Дома Шагала ждала встревоженная, плачущая Белла.
— Я уже хотела идти тебя искать...
— Этого еще не хватало, — отвечает бледный, дрожащий Шагал.
— Зачем ты туда пошел?
— Не знаю... Мне было любопытно... Мне хотелось увидеть погром вблизи. — Он припал к плечу Беллы и зарыдал.
— Пойдем, пойдем, — говорит, тоже плача, Белла, — пойдем, я тебя помою... Я нагрею воду...
— Честно говоря, мне в Петербург не хочется, — говорит несколько успокоившийся Шагал, — но куда деться? На фронт? А на фронте что я буду делать? Смотреть на поля, на деревья, на небо? На облака? На кровь, на человеческие кишки? Нюхать запахи фронта? Табак, вши, мужики в лаптях едят и воняют. А я никому не требуюсь, меня даже погромщики не убили. Меня нельзя принимать всерьез, я ни на что не гожусь, даже в жертвы. Да и мяса на мне мало. А мои цвета — розовые щеки, синева вокруг глаз. Какой из меня солдат?!
— Мой брат работает в петербургской комендатуре, — говорит Белла, он тебя устроит писарем.
— Ты права, жена моя, — говорит Марк, усаживаясь в принесенный Беллой таз, — ты предпочитаешь большие города и культуру.
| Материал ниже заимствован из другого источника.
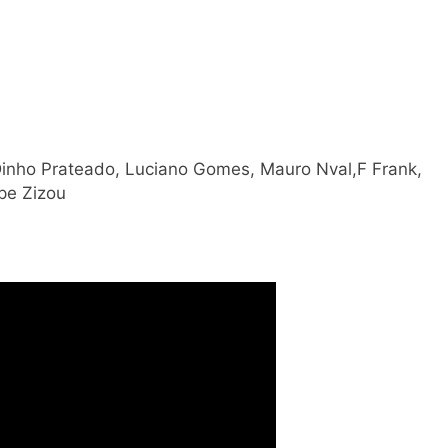
Dinho Prateado, Luciano Gomes, Mauro Nval,F Frank,
ipe Zizou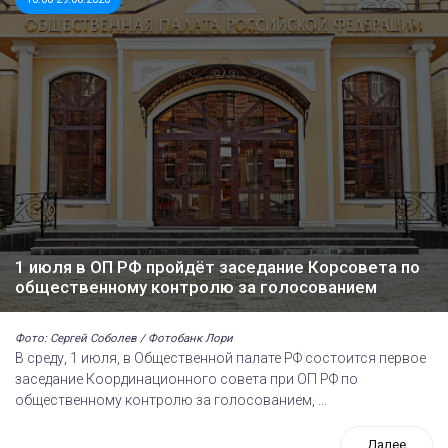
1 июля в ОП РФ пройдёт заседание Корсовета по
общественному контролю за голосованием
Фото: Сергей Соболев / Фотобанк Лори
В среду, 1 июля, в Общественной палате РФ состоится первое
заседание Координационного совета при ОП РФ по
общественному контролю за голосованием, ...
Далее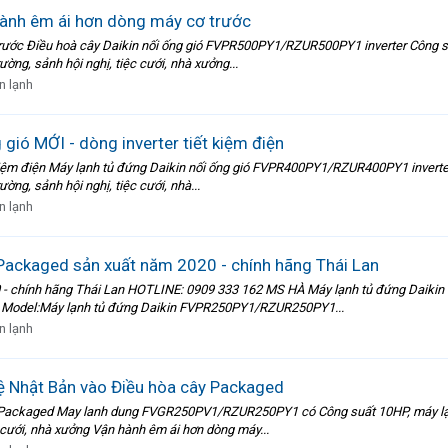
hành êm ái hơn dòng máy cơ trước
rước Điều hoà cây Daikin nối ống gió FVPR500PY1/RZUR500PY1 inverter Công suấ
ờng, sảnh hội nghị, tiệc cưới, nhà xưởng...
n lạnh
gió MỚI - dòng inverter tiết kiệm điện
t kiệm điện Máy lạnh tủ đứng Daikin nối ống gió FVPR400PY1/RZUR400PY1 inverter
ng, sảnh hội nghị, tiệc cưới, nhà...
n lạnh
Packaged sản xuất năm 2020 - chính hãng Thái Lan
0 - chính hãng Thái Lan HOTLINE: 0909 333 162 MS HÀ Máy lạnh tủ đứng Da
Model:Máy lạnh tủ đứng Daikin FVPR250PY1/RZUR250PY1...
n lạnh
ệ Nhật Bản vào Điều hòa cây Packaged
Packaged May lanh dung FVGR250PV1/RZUR250PY1 có Công suất 10HP, máy lạnh D
c cưới, nhà xưởng Vận hành êm ái hơn dòng máy...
Сколько огорчений я тебе доставляю! Но лично я никогда не пойму, почему люди так стремятся жить кучно, в одном месте, если за пределами города слева и справа бесчисленные километры пустого пространства. Меня вполне устроила бы какая-нибудь дыра, какое-нибудь укрытие, я чувствовал бы себя там прекрасно. Я уселся бы в синагоге и оглядывался вокруг.
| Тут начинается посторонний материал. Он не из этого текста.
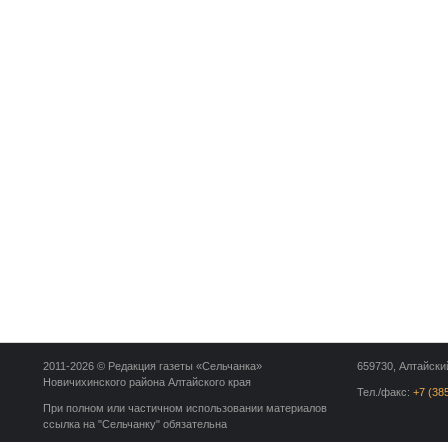
2011-2026 © Редакция газеты «Сельчанка»
659730, Алтайский
Новичихинского района Алтайского края
Тел./факс:
+7 (38
При полном или частичном использовании материалов
ссылка на "Сельчанку" обязательна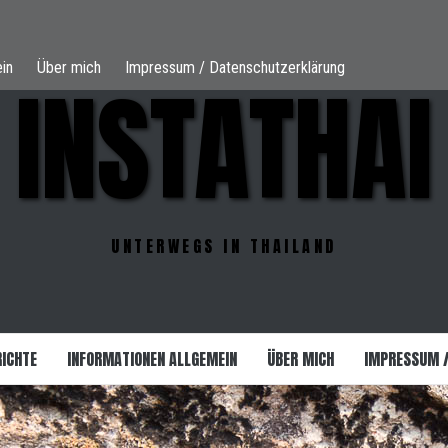
in
Über mich
Impressum / Datenschutzerklärung
INSTATHAI
UNTERWEGS IN THAILAND
RICHTE
INFORMATIONEN ALLGEMEIN
ÜBER MICH
IMPRESSUM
— Но где ты возьмешь в поле синагогу?
— Ну, хорошо. Я сел бы на скамейку на берегу реки. Просто так... А то можно было бы и ходить в гости, если бы рядом жили хорошие люди... Конюдо, Вальден, Рубинер... Но они далеко, за линией фронта, там, где в плену остались мои картины... И Берлин далеко, и Париж далеко... Все теперь далеко. Только канонада в Себеже, в Могилеве, только солдаты в окопах, только погромщики — это близко. Но у меня есть одна просьба к Господу и к немецкому кайзеру. Я молю Вильгельма: хватит с тебя Варшавы и Ковно, не трогай Витебска. Это мой родной город. Я хочу писать здесь картины. Русские дерутся отчаянно, но на радость Вильгельму воюют скверно. Отбросить врага им не удается. И за это, как всегда, должны расплачиваться евреи. Знаешь, Белла, иногда мне хочется стереть евреев с моих картин и спрятать в безопасное место.
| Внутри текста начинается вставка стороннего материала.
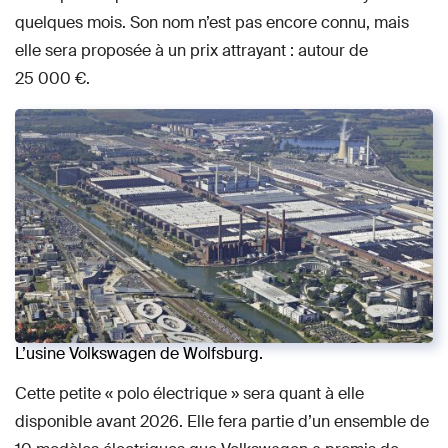
quelques mois. Son nom n’est pas encore connu, mais
elle sera proposée à un prix attrayant : autour de
25 000 €.
L’usine Volkswagen de Wolfsburg.
Cette petite « polo électrique » sera quant à elle
disponible avant 2026. Elle fera partie d’un ensemble de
Белла подала махровое полотенце, поставила на стол стакан чая с клубничным вареньем. Марк вытерся, выпил чай и утомленный уснул.
Петербург, продуваемый сырым ветром. Много нищих с котомками. Очереди у булочных. У общественных бань охрана проверяет пропуска. Солдаты с женами или подругами входят туда с березовыми вениками в руках.
— Я не пойду, — говорит Шагалу Белла, — мне страшно и стыдно идти в такую баню.
— Но ведь пропадут талоны, — говорит Шагал, — на талоны выдают банное мыло.
— Позор — идти в такую баню, — говорит Белла.
— В нынешней России это не позор, а почет и привилегия. Читай объявление на дверях: «Лицам дворянского происхождения вход в баню запрещен». Видишь, мы теперь принадлежим к высшему сословию. Ленин поменял в России верх и низ, как я на моих картинах.
— Шагал! — выкрикивает дежурный у бани.
— Я, — четко, по-солдатски отзывается Шагал, одетый в старую солдатскую шинель без хлястика.
— Банный мандат есть?
— Так точно... На двоих с женой.
— Два куска мыла... Проходи.
В коридорах Наркомпроса, как во всех советских учреждениях, было столпотворение. Ко всякому, кто носил кожаную куртку, бросались со всех сторон с протянутыми бумагами. Сделав несколько подобных попыток, Шагал поискал место подальше от многолюдства, уселся на скамейку, погрыз припасенный черный сухарь и от усталости задремал. Ангел с удивительно знакомым лицом спустился сверху и сказал:
— Шагал, вас здесь не понимают. Вы благородная душа, честный, возвышенный человек. Но придет время и весь мир признает вас как великого художника.